We are convinced that we must abolish capitalism if we are to bring about a genuinely democratic society. In such a society, the working class majority would democratically and cooperatively control economic enterprises, develop national economic planning based on the needs and aspirations of the population as a whole, and end the traditional imperialist exploitation of other countries by the U.S. In such a society, the working class majority would democratically and cooperatively exercise political power through a new socialist government. A workers’ government would be based on direct popular participation in decision-making where possible and delegation of authority to accountable representatives where necessary. A new socialist constitution would provide the legal framework for the empowerment of the working class majority in the economy, politics, and society as a whole. This constitution would protect the freedom of all individuals, organizations, and political parties, except for those which support violent counter-revolution or fascism.

We recognize that the historical experiences of twentieth-century socialism do not provide models for us. We acknowledge that the socialist regimes in the former Soviet Union, China, and other countries did a great deal to eliminate exploitation, poverty, economic insecurity, and cultural backwardness. But we are also aware that most of these regimes suffered from authoritarianism and bureaucracy, and that they failed to develop genuine workers’ democracies. In our view, these unfortunate developments were partly caused by Western capitalist invasions, sabotage, and subversion, and partly caused by grievous errors made by the revolutionaries themselves. In the long run, these developments led to the downfall of most socialist regimes. However, like Marxists and socialists all over the world, we can learn from both the achievements and the mistakes made by the ‘first wave’ of socialist revolutions. We are convinced that the lessons to be learned from twentieth-century socialism can help us develop a theory and practice of socialism which places workers’ democracy, internationalism, and socialist morality at the heart of the radical project.

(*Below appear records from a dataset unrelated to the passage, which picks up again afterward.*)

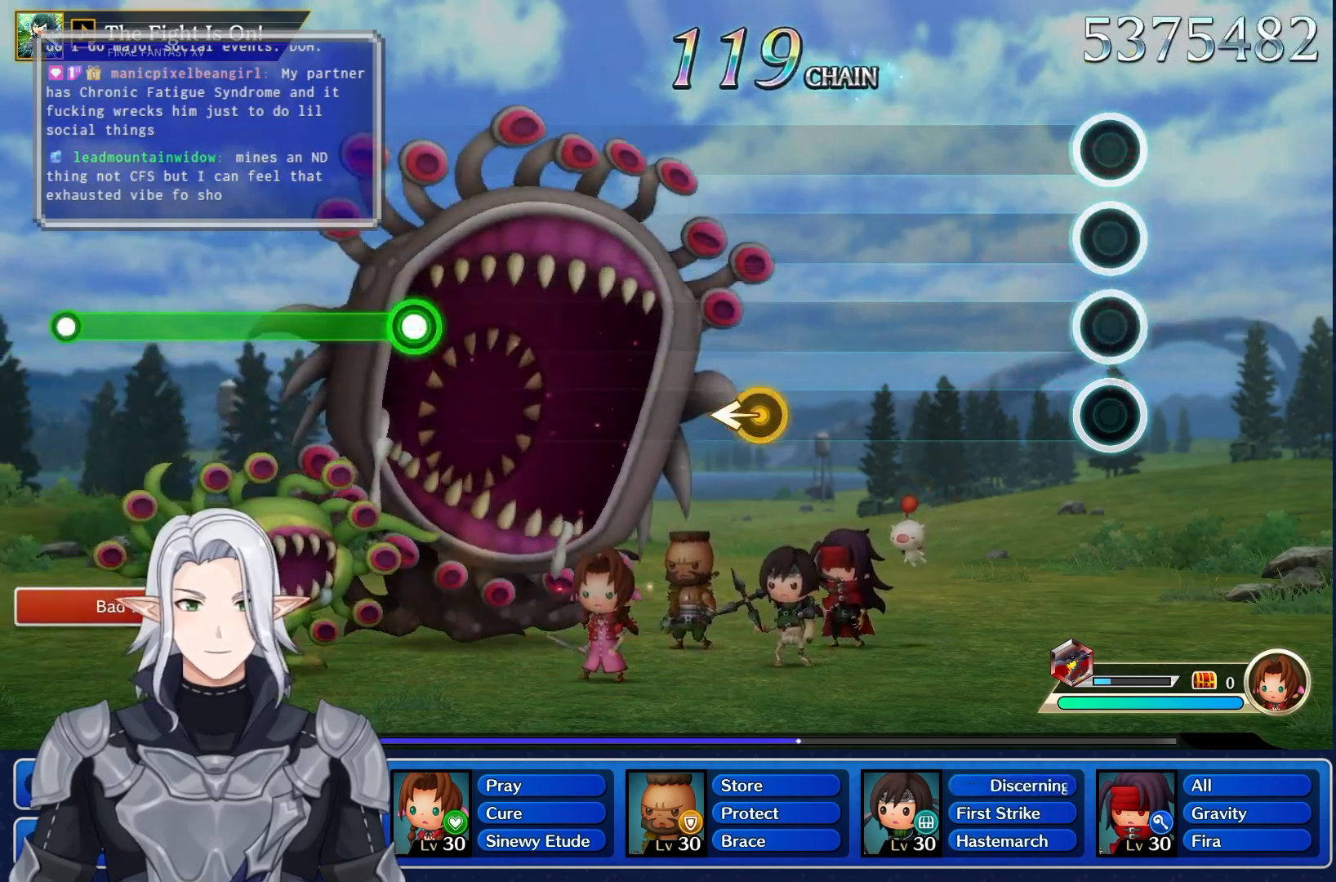
{"buttons": [], "left_stick": "left", "right_stick": "center", "events": [[383, "left_stick", "left"]]}
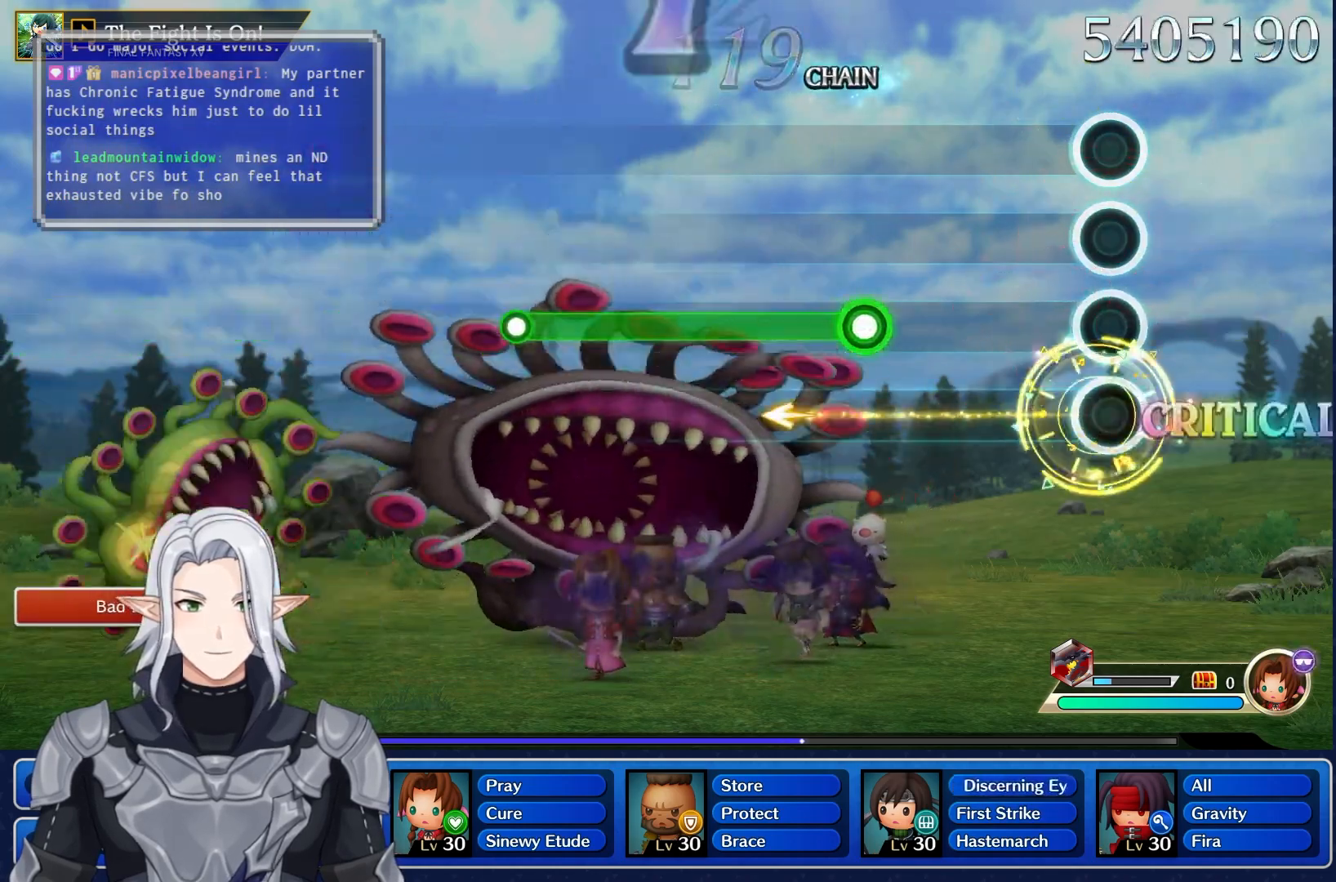
{"buttons": ["R1"], "left_stick": "center", "right_stick": "center", "events": [[100, "left_stick", "center"], [317, "R1", "down"]]}
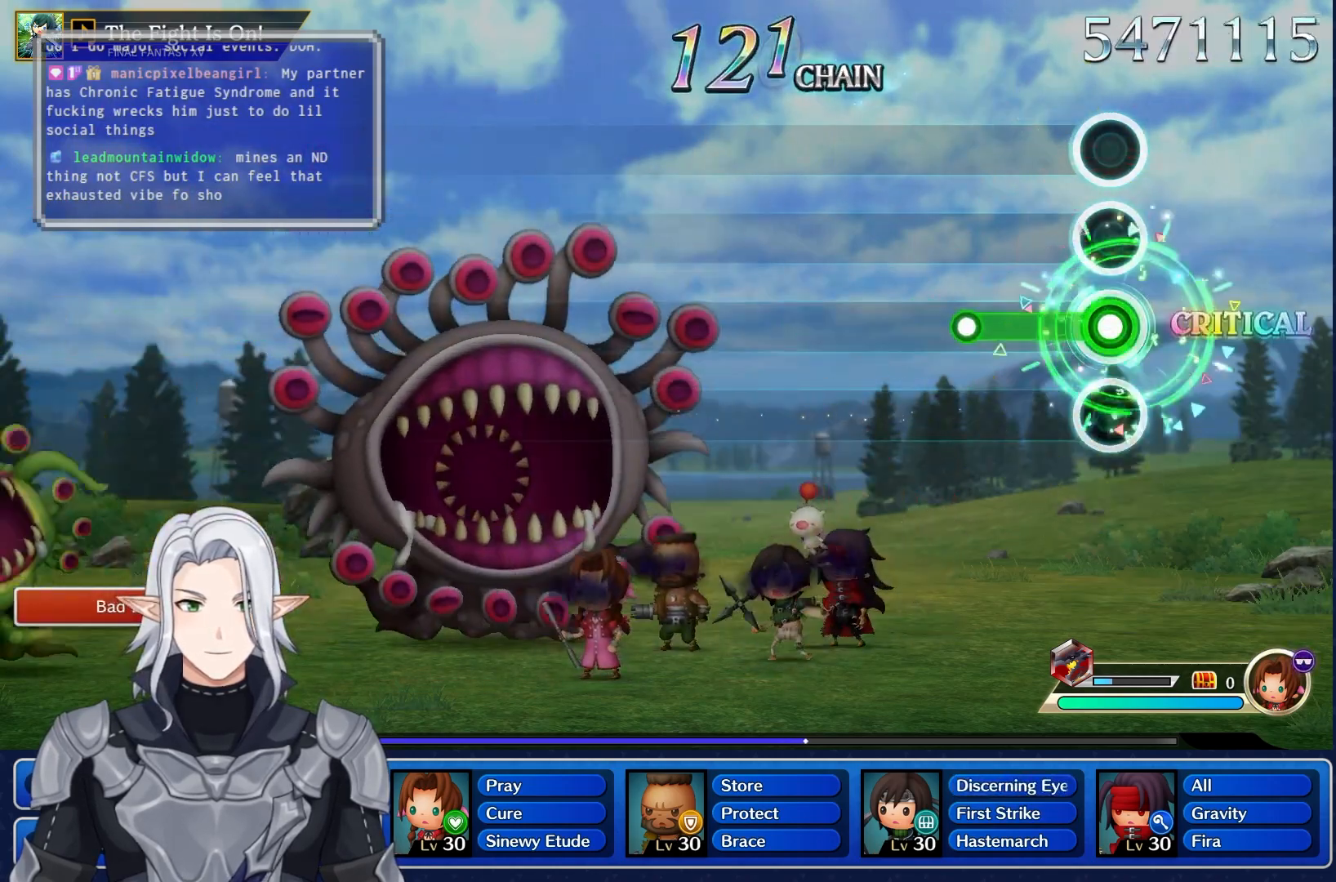
{"buttons": [], "left_stick": "center", "right_stick": "center", "events": [[167, "R1", "up"]]}
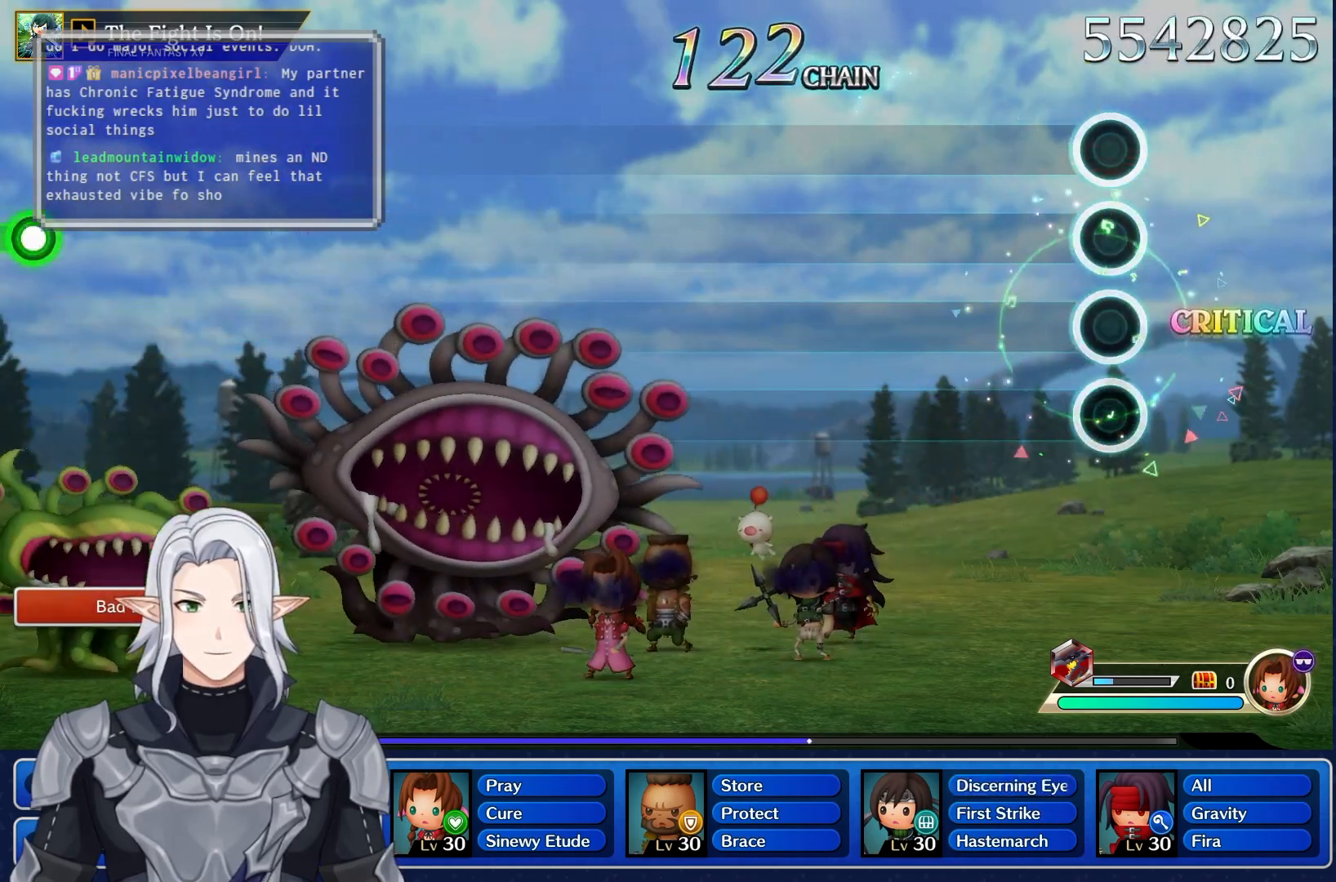
{"buttons": [], "left_stick": "center", "right_stick": "center", "events": []}
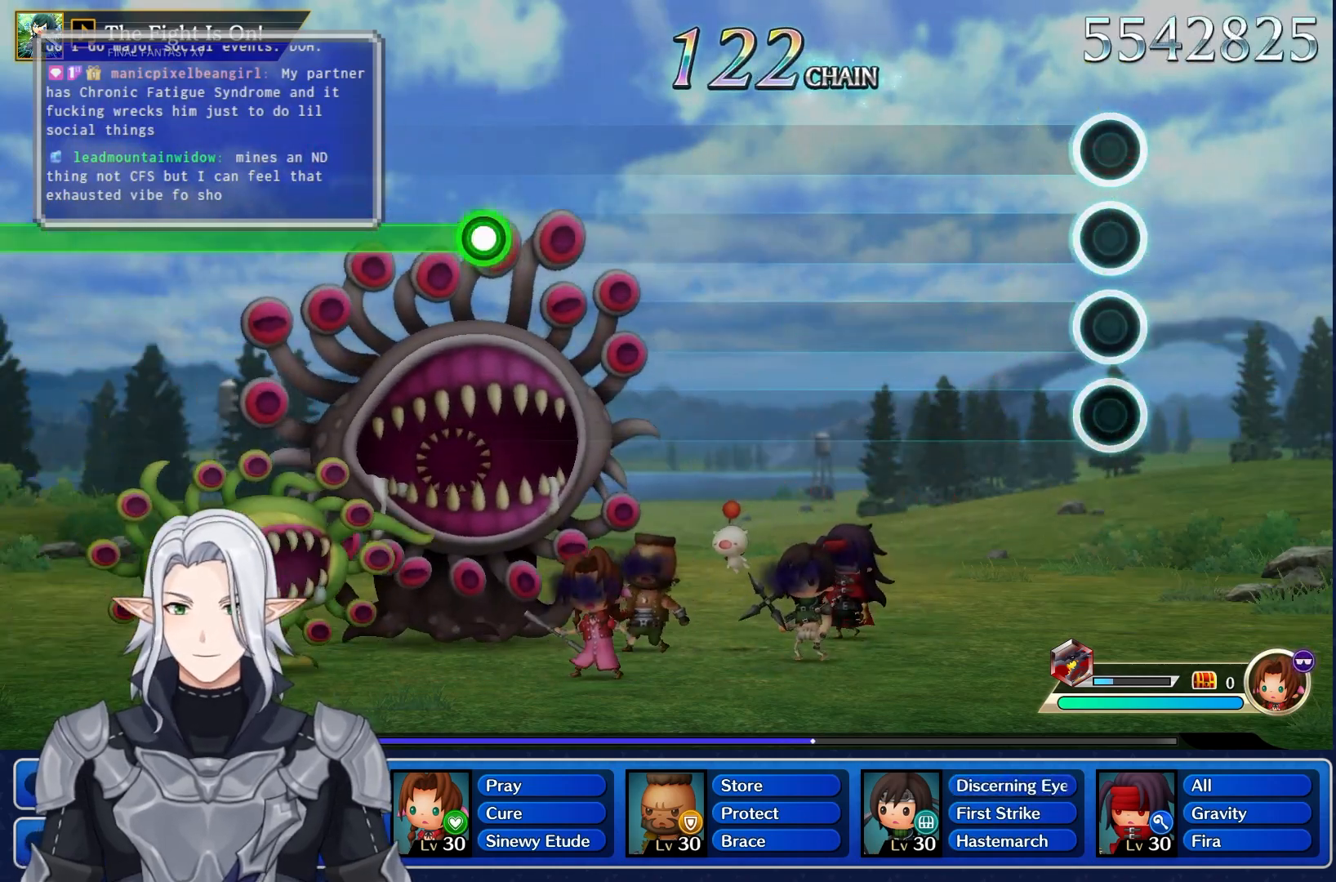
{"buttons": [], "left_stick": "center", "right_stick": "center", "events": []}
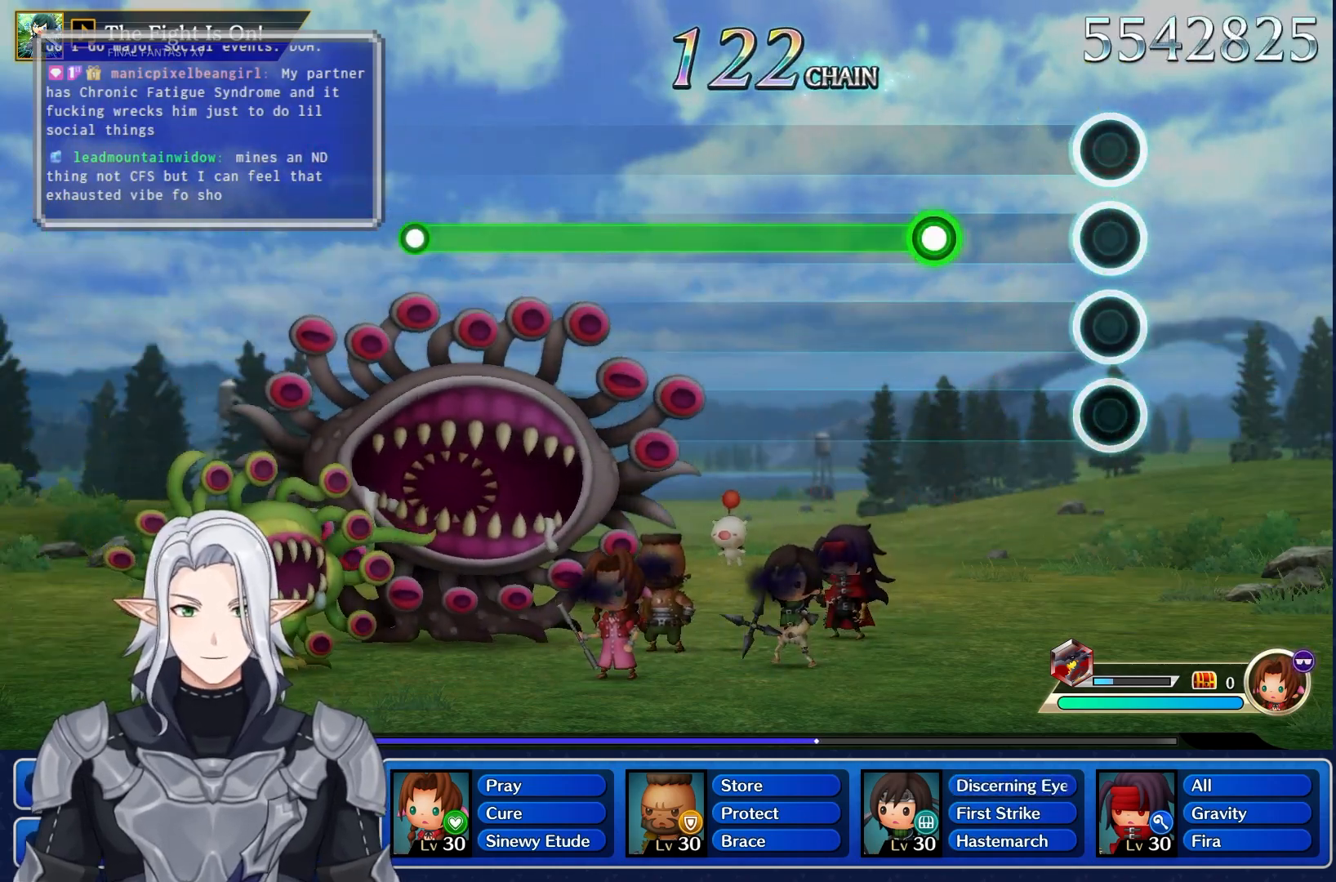
{"buttons": ["R1"], "left_stick": "center", "right_stick": "center", "events": [[200, "R1", "down"]]}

As the nucleus of a pre-party formation, we know that the first step in recruiting and retaining new members must be radical political education. We are especially concerned with helping working class people overcome bourgeois ideology, anti-worker views, national chauvinism, racism, and sexism. However, we are not a ‘talk shop’ of armchair radicals. We will join other workers in ongoing struggles for better wages and working conditions, affordable health care, adequate housing, and good schools. We will strongly support ongoing struggles to end racial and gender discrimination, police brutality, the imprisonment of political activists, and U.S. imperialism. As we do so, we will retain the right of independent political action while we strive to unite as many people as possible in support of the most advanced political orientation.

However, our fundamental strategic objective will be to grow into a large, multi- racial working class organization of women and men which can become a revolutionary and democratic socialist political party in the years ahead. Both in conducting outreach activities for our collective and in supporting other workers’ struggles, our paramount priority must be the recruitment and retention of new socialists. We pledge to do all that we can, collectively and individually, to support each other in everyday life. We pledge to work together democratically and cooperatively in order to serve as a model of the socialism we envision. We pledge to take significant special measures to end national oppression, racism, and sexism. We pledge to oppose all forms of chauvinism. Finally, we pledge to make the struggle for socialism a central part of our lives and show our brother and sister workers that there is reason for hope amid the oppression of contemporary capitalism.